Search code examples
mysqlsqlpostgresqlaggregate-functionsrelational-division

Find pair of students who take exactly the same classes


I have to find a pair of students who take exactly the same classes from table that has studentID and courseID.

studentID | courseID
    1           1
    1           2
    1           3
    2           1
    3           1
    3           2
    3           3 

Query should return (1, 3).
The result also should not have duplicate rows such as (1,3) and (3,1).


Solution

  • Given sample data:

    CREATE TABLE student_course (
       student_id integer,
       course_id integer,
       PRIMARY KEY (student_id, course_id)
    );
    
    INSERT INTO student_course (student_id, course_id)
    VALUES (1, 1), (1, 2), (1, 3), (2, 1), (3, 1), (3, 2), (3, 3) ;
    

    Use array aggregation

    One option is to use a CTE to join on the ordered lists of courses each student is taking:

    WITH student_coursearray(student_id, courses) AS (
      SELECT student_id, array_agg(course_id ORDER BY course_id)
      FROM student_course
      GROUP BY student_id
    )
    SELECT a.student_id, b.student_id
    FROM student_coursearray a INNER JOIN student_coursearray b ON (a.courses = b.courses)
    WHERE a.student_id > b.student_id;
    

    array_agg is actually part of the SQL standard, as is the WITH common-table expression syntax. Neither are supported by MySQL so you'll have to express this a different way if you want to support MySQL.

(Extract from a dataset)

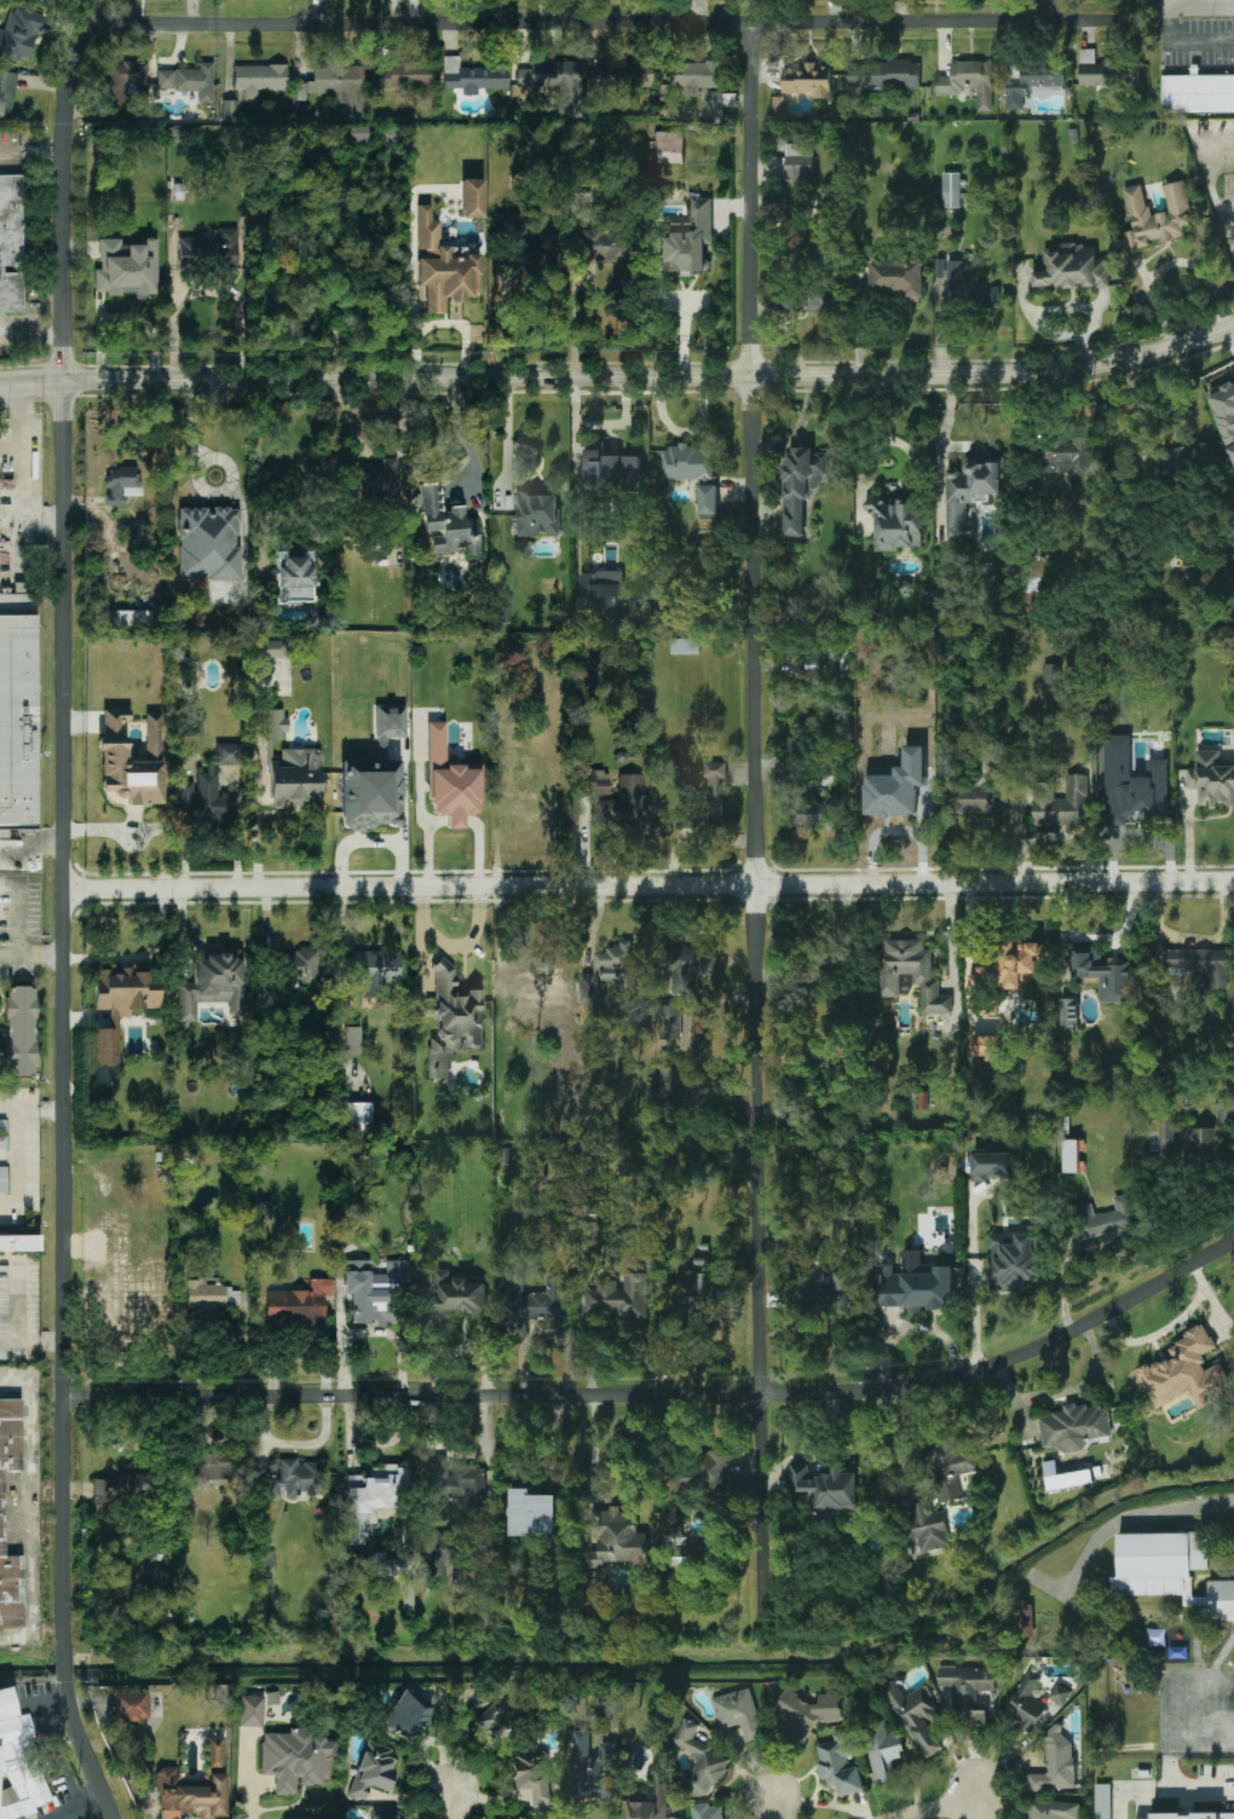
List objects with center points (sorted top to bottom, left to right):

    Find missing course pairings per-student

    Another way to think about this would be "for every student pairing, find out if one is taking a class the other is not". This would lend its self to a FULL OUTER JOIN, but it's pretty awkward to express. You have to determine the pairings of student IDs of interest, then for each pairing do a full outer join across the set of classes each takes. If there are any null rows then one took a class the other didn't, so you can use that with a NOT EXISTS filter to exclude such pairings. That gives you this monster:

    WITH student_id_pairs(left_student, right_student) AS (
      SELECT DISTINCT a.student_id, b.student_id
      FROM student_course a 
      INNER JOIN student_course b ON (a.student_id > b.student_id)
    )
    SELECT left_student, right_student 
    FROM student_id_pairs 
    WHERE NOT EXISTS (
      SELECT 1
      FROM (SELECT course_id FROM student_course WHERE student_id = left_student) a
      FULL OUTER JOIN (SELECT course_id FROM student_course b WHERE student_id = right_student) b
        ON (a.course_id = b.course_id)
      WHERE a.course_id IS NULL or b.course_id IS NULL
    );
    

    The CTE is optional and may be replaced by a CREATE TEMPORARY TABLE AS SELECT ... or whatever if your DB doesn't support CTEs.

    Which to use?

    I'm very confident that the array approach will perform better in all cases, particularly because for a really large data set you can take the WITH expression, create a temporary table from the query instead, add an index on (courses, student_id) to it and do crazy-fast equality searching that'll well and truly pay off the cost of the index creation time. You can't do that with the subquery joins approach.